Otuliłem go i odłożyłem kwiaty na stoliku obok. Wolałem nic nie mówić, żeby przez przypadek się nie pogrążyć. Wydawał się... bezbronny.
– Śpiewali o nich, więc chciałem zrobić miły prezent – szepnąłem, kiedy wydawało mi się, że brunet znów się w sobie zebrał. – Ale następnym razem mogę po prostu kupić pocky. - Poczułem, jak mocniej mnie przytula, nic nie mówiąc. Dopiero po chwili odsunął się ode mnie i mogłem dostrzec, że się uśmiecha. Nie był to szeroki uśmiech, a lekko zaczerwienione oczy wskazywały jednoznacznie na usilną próbę walki z łzami, ale wciąż chłopak wyglądał na szczęśliwego.

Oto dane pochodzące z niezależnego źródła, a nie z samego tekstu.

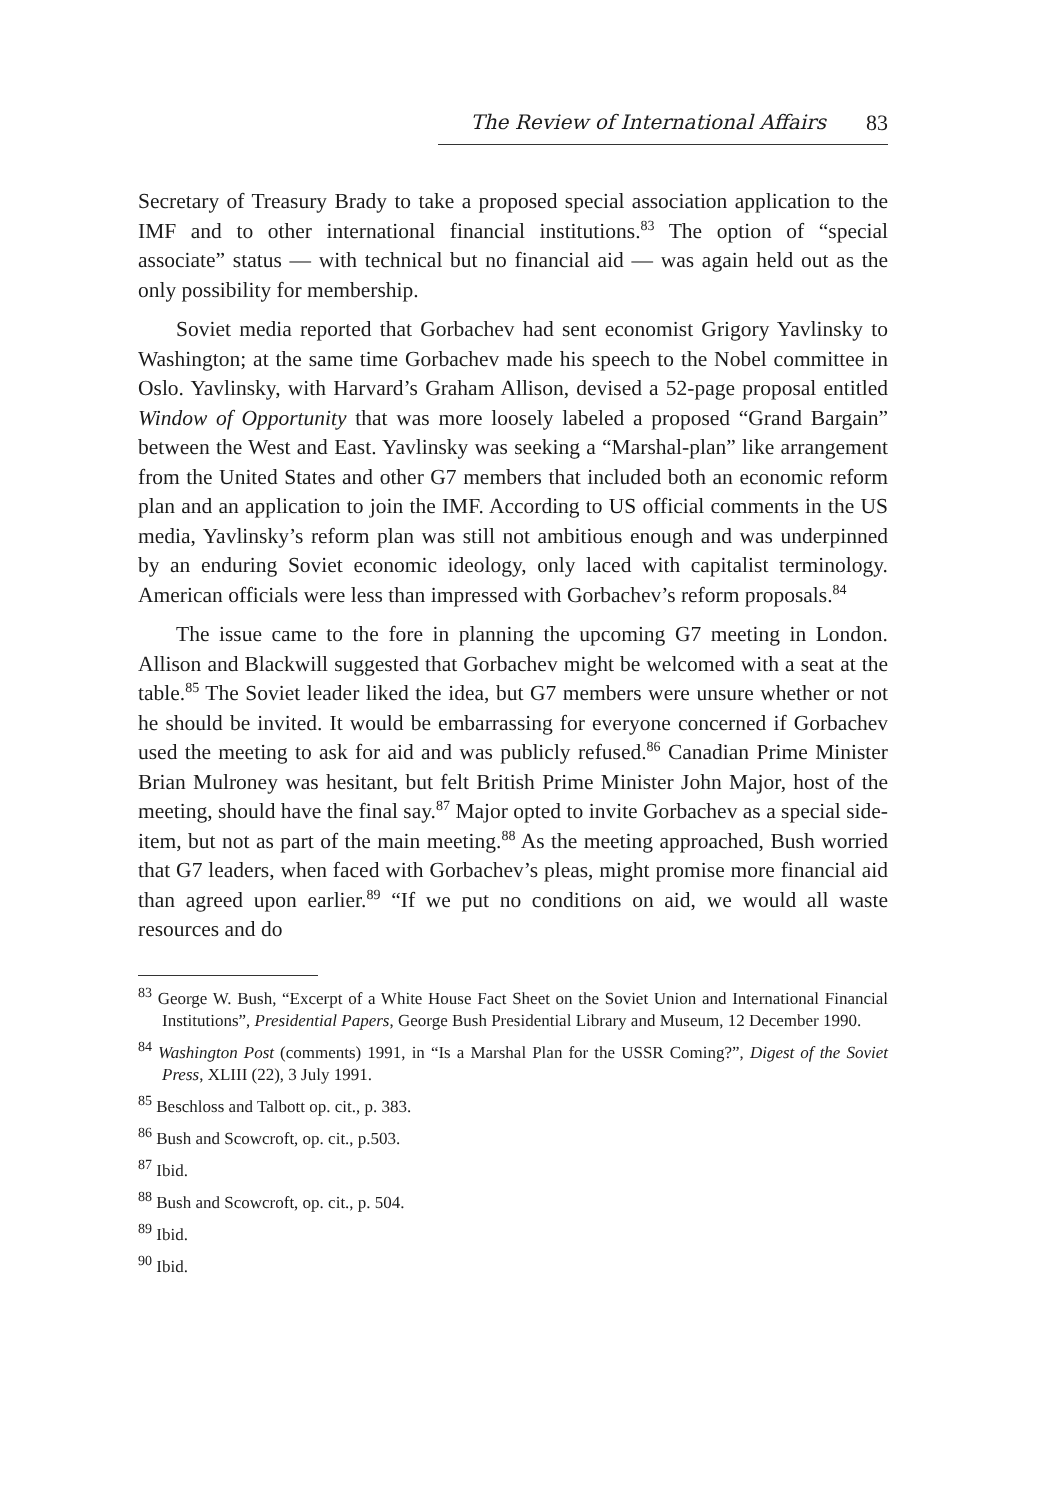The Review of International Affairs 83
Secretary of Treasury Brady to take a proposed special association application to the IMF and to other international financial institutions.<sup>83</sup> The option of “special associate” status — with technical but no financial aid — was again held out as the only possibility for membership.
Soviet media reported that Gorbachev had sent economist Grigory Yavlinsky to Washington; at the same time Gorbachev made his speech to the Nobel committee in Oslo. Yavlinsky, with Harvard’s Graham Allison, devised a 52-page proposal entitled Window of Opportunity that was more loosely labeled a proposed “Grand Bargain” between the West and East. Yavlinsky was seeking a “Marshal-plan” like arrangement from the United States and other G7 members that included both an economic reform plan and an application to join the IMF. According to US official comments in the US media, Yavlinsky’s reform plan was still not ambitious enough and was underpinned by an enduring Soviet economic ideology, only laced with capitalist terminology. American officials were less than impressed with Gorbachev’s reform proposals.<sup>84</sup>
The issue came to the fore in planning the upcoming G7 meeting in London. Allison and Blackwill suggested that Gorbachev might be welcomed with a seat at the table.<sup>85</sup> The Soviet leader liked the idea, but G7 members were unsure whether or not he should be invited. It would be embarrassing for everyone concerned if Gorbachev used the meeting to ask for aid and was publicly refused.<sup>86</sup> Canadian Prime Minister Brian Mulroney was hesitant, but felt British Prime Minister John Major, host of the meeting, should have the final say.<sup>87</sup> Major opted to invite Gorbachev as a special side-item, but not as part of the main meeting.<sup>88</sup> As the meeting approached, Bush worried that G7 leaders, when faced with Gorbachev’s pleas, might promise more financial aid than agreed upon earlier.<sup>89</sup> “If we put no conditions on aid, we would all waste resources and do
<sup>83</sup> George W. Bush, “Excerpt of a White House Fact Sheet on the Soviet Union and International Financial Institutions”, Presidential Papers, George Bush Presidential Library and Museum, 12 December 1990.
<sup>84</sup> Washington Post (comments) 1991, in “Is a Marshal Plan for the USSR Coming?”, Digest of the Soviet Press, XLIII (22), 3 July 1991.
<sup>85</sup> Beschloss and Talbott op. cit., p. 383.
<sup>86</sup> Bush and Scowcroft, op. cit., p.503.
<sup>87</sup> Ibid.
<sup>88</sup> Bush and Scowcroft, op. cit., p. 504.
<sup>89</sup> Ibid.
<sup>90</sup> Ibid.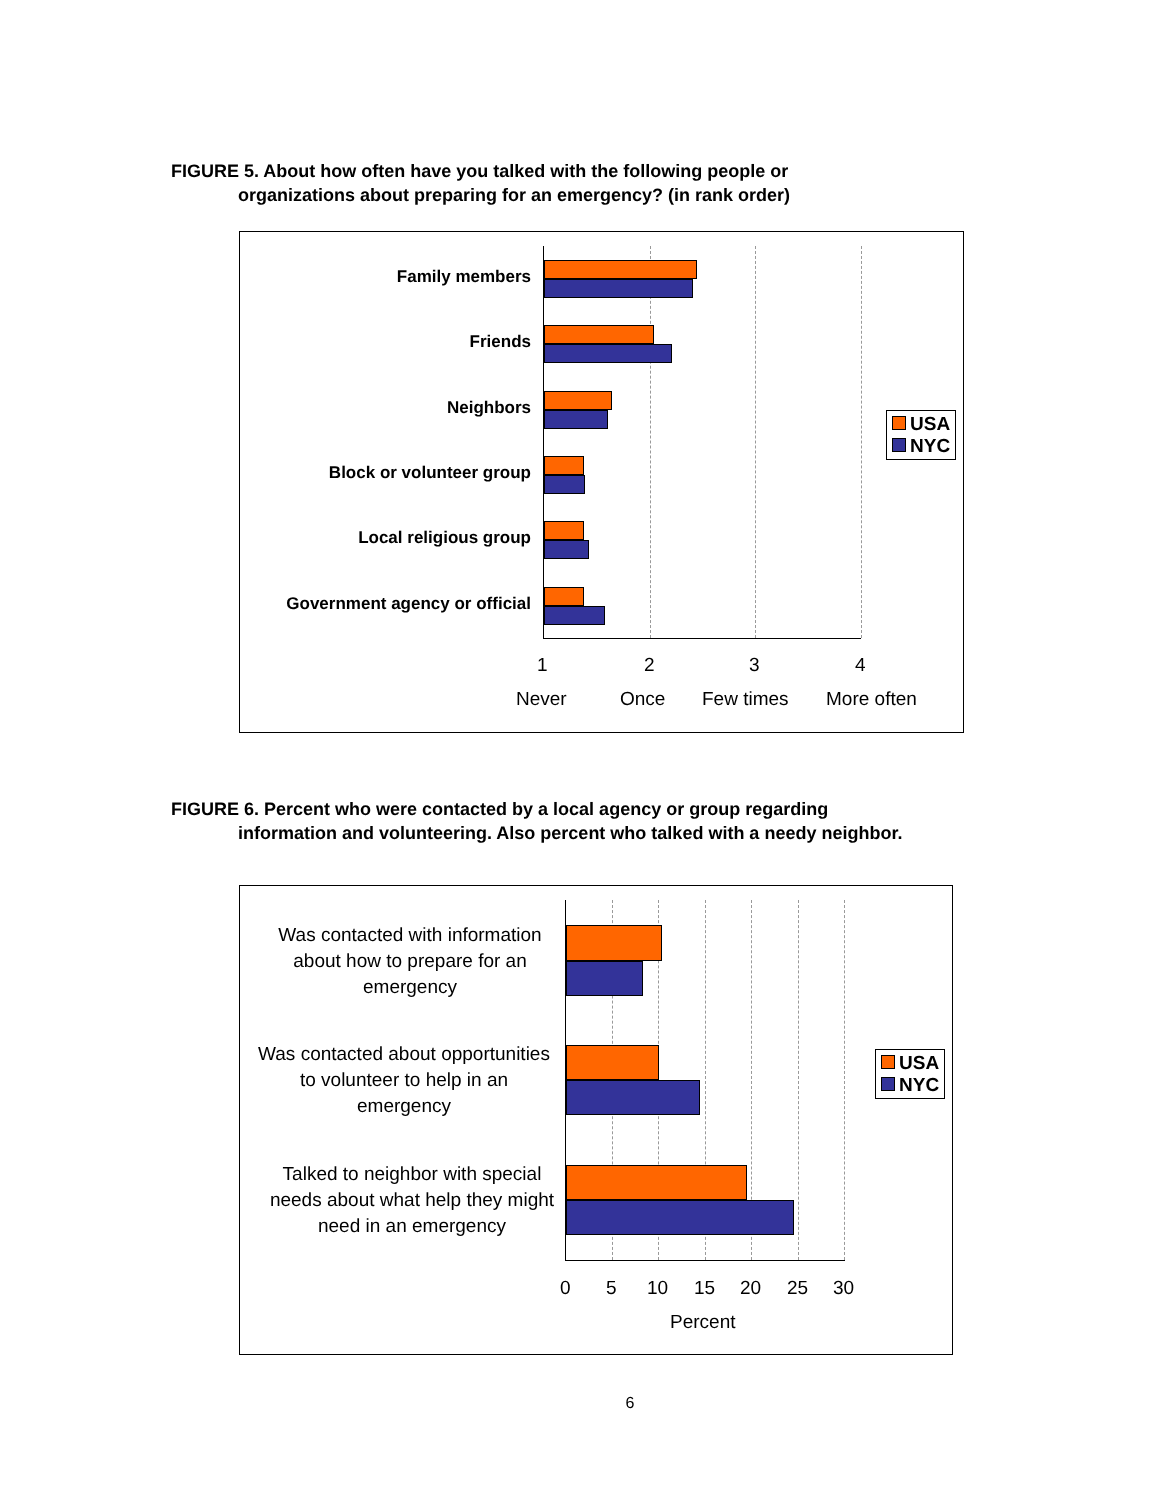FIGURE 5. About how often have you talked with the following people or
organizations about preparing for an emergency? (in rank order)
Family members
Friends
Neighbors
Block or volunteer group
Local religious group
Government agency or official
1 2 3 4
Never Once Few times More often
USA
NYC
FIGURE 6. Percent who were contacted by a local agency or group regarding
information and volunteering. Also percent who talked with a needy neighbor.
Was contacted with information about how to prepare for an emergency
Was contacted about opportunities to volunteer to help in an emergency
Talked to neighbor with special needs about what help they might need in an emergency
0 5 10 15 20 25 30
Percent
USA
NYC
6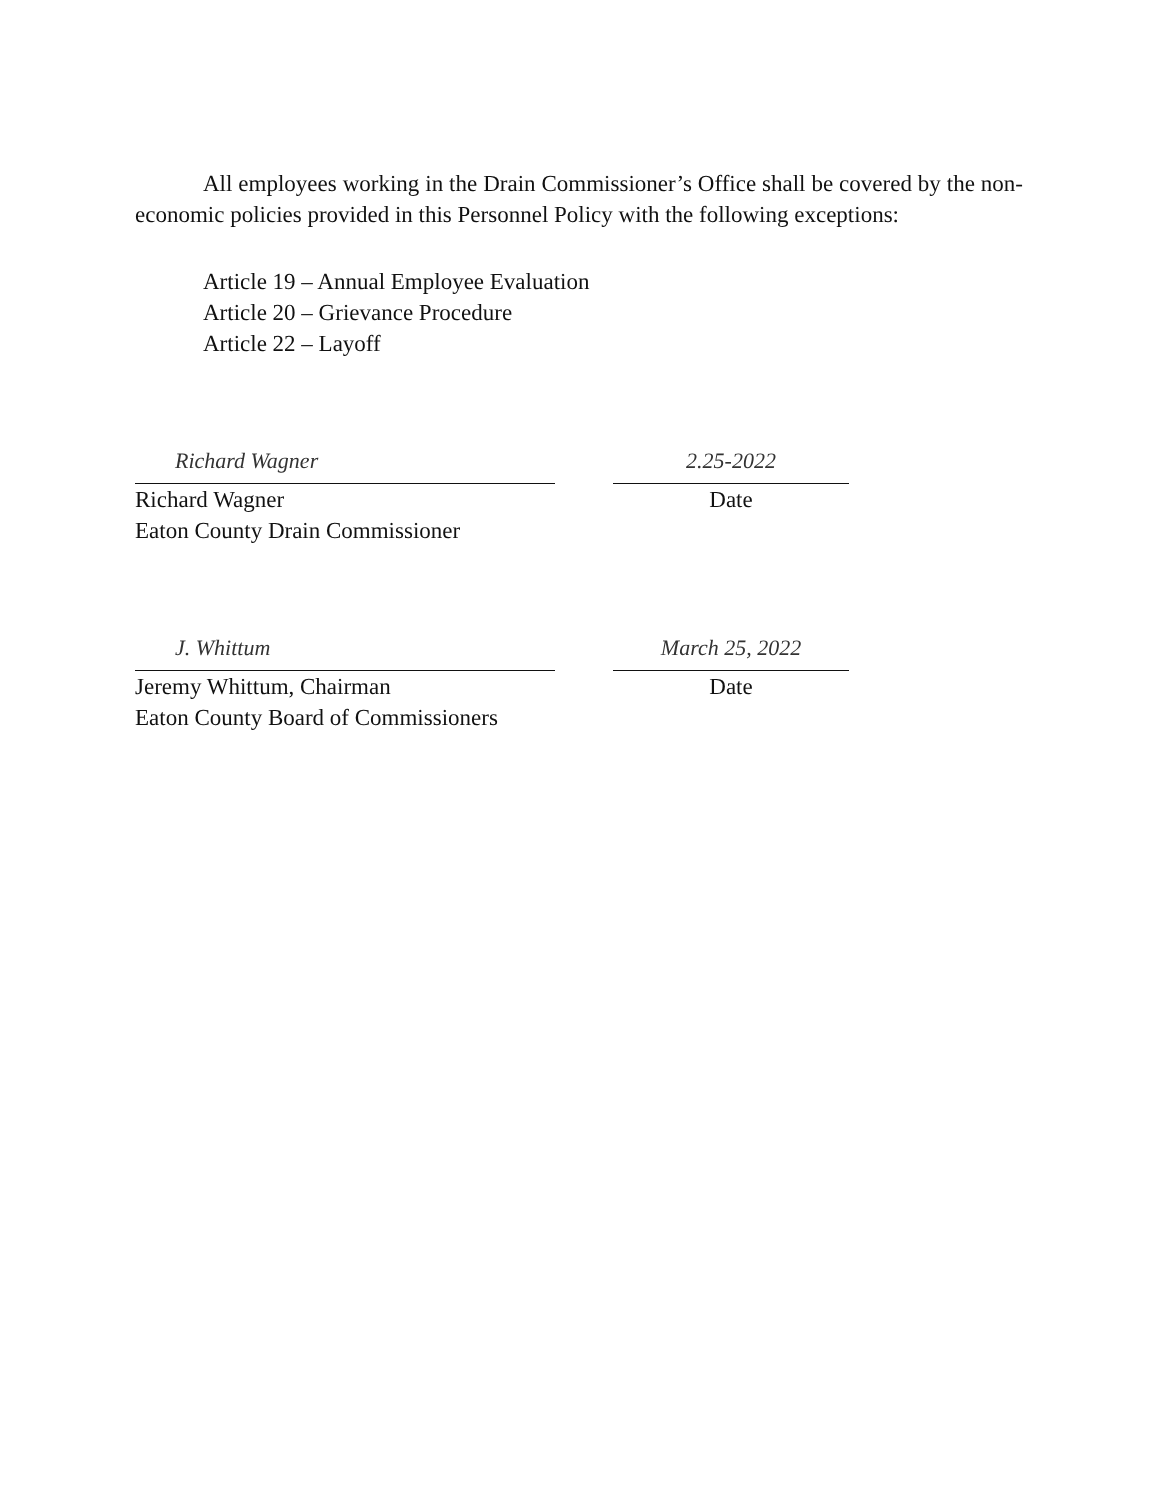All employees working in the Drain Commissioner’s Office shall be covered by the non-economic policies provided in this Personnel Policy with the following exceptions:
Article 19 – Annual Employee Evaluation
Article 20 – Grievance Procedure
Article 22 – Layoff
Richard Wagner
Richard Wagner
Eaton County Drain Commissioner
2.25-2022
Date
J. Whittum
Jeremy Whittum, Chairman
Eaton County Board of Commissioners
March 25, 2022
Date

– To ja miałem ci dziś zrobić niespodziankę – powiedział, przecierając dłonią oczy. – Nie zasłużyłem na nic od ciebie. – Pokręcił głową i wbił wzrok w kwiaty. – Są piękne. Jak ty – dodał ciszej, z powrotem przenosząc na mnie spojrzenie.
Nie za bardzo wiedząc, co mam mu powiedzieć, po prostu nachyliłem się lekko i pocałowałem go. Krótko, tylko muskając jego wargi. Och Adamie, zdecydowanie za dużo myślisz.
– Ty też. Zasługujesz na wszystko co najlepsze. – Podałem mu kwiaty. – Niebieskie to nadzieje i marzenia. Może pomogą ci się uśmiechnąć.
– Nie zasługuję na ciebie – stwierdził, przyjmując kwiaty, ale jego uśmiech stał się szerszy, mimo paru łez, które spłynęły mu po policzkach. – Dziękuję – dodał, po czym zaśmiał się krótko. – Przepraszam za te łzy. To pewnie przez zmęczenie.
– Nie ważne. – Otarłem łzy kciukiem. – I obawiam się, że sam decyduję, kto na mnie zasługuje, a ty nie jesteś najgorszy Mikaelson. I faktycznie, możemy się szykować do snu.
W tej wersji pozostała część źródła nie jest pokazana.